Paste di Mandorle are traditional Sicilian almond cookies that enchant every sweet tooth with their delicate, slightly sticky interior and fine almond aroma. They are traditionally made with the especially aromatic Sicilian almonds, which naturally have a subtle bitter-almond flavor. Crispy on the outside, soft and fragrant on the inside, they are a classic of Sicilian pastry art—perfect with coffee, tea, or simply as a sweet treat anytime.
Ingredients
- 250 g blanched, finely ground almonds
- 150 g sugar
- 3 pinches of salt
- 1 tbsp honey
- 2 medium egg whites
- Zest of half an untreated organic orange (or lemon)

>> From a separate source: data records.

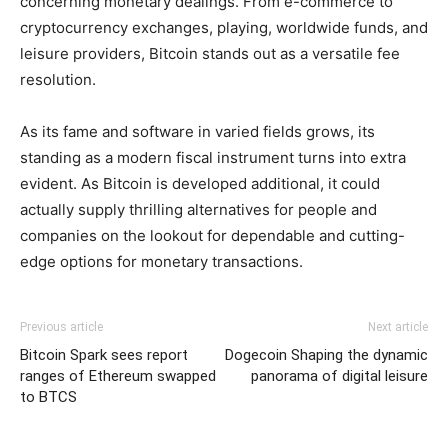
concerning monetary dealings. From e-commerce to
cryptocurrency exchanges, playing, worldwide funds, and
leisure providers, Bitcoin stands out as a versatile fee
resolution.
As its fame and software in varied fields grows, its
standing as a modern fiscal instrument turns into extra
evident. As Bitcoin is developed additional, it could
actually supply thrilling alternatives for people and
companies on the lookout for dependable and cutting-
edge options for monetary transactions.
Previous article
Next article
Bitcoin Spark sees report
Dogecoin Shaping the dynamic
ranges of Ethereum swapped
panorama of digital leisure
to BTCS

- 2 drops bitter almond extract (optional)
- 100 g powdered sugar
Instructions
- In a mixing bowl, combine the blanched, finely ground almonds with sugar and salt. If using regular almonds, you can add a little bitter almond extract for extra aroma.
- Add honey, egg whites, and citrus zest. Mix all ingredients to form a dough. Cover and refrigerate for about 25 minutes.
- Preheat the oven to 170–180 °C (340–355 °F) fan.
- Sift powdered sugar if it’s clumpy and place it on a large plate.
- Using a tablespoon, scoop out portions of dough (about 20–30 pieces), shape them into balls, and roll them in powdered sugar.
- Line a baking sheet with parchment paper. Place the dough balls on the sheet and gently flatten them. Optionally, decorate with Amarena cherries or whole unblanched almonds by pressing them lightly into the dough.
- Bake for about 12–15 minutes. Remove from the oven and transfer to a cooling rack to cool completely.
- Store in an airtight container for up to 2 weeks.
Tips
- Honey can be replaced with agave syrup.
- For a vegan version, substitute the egg whites with 60 ml soy milk.
- Bitter almond extract can be replaced with a few drops of orange blossom water or instant coffee powder, depending on taste.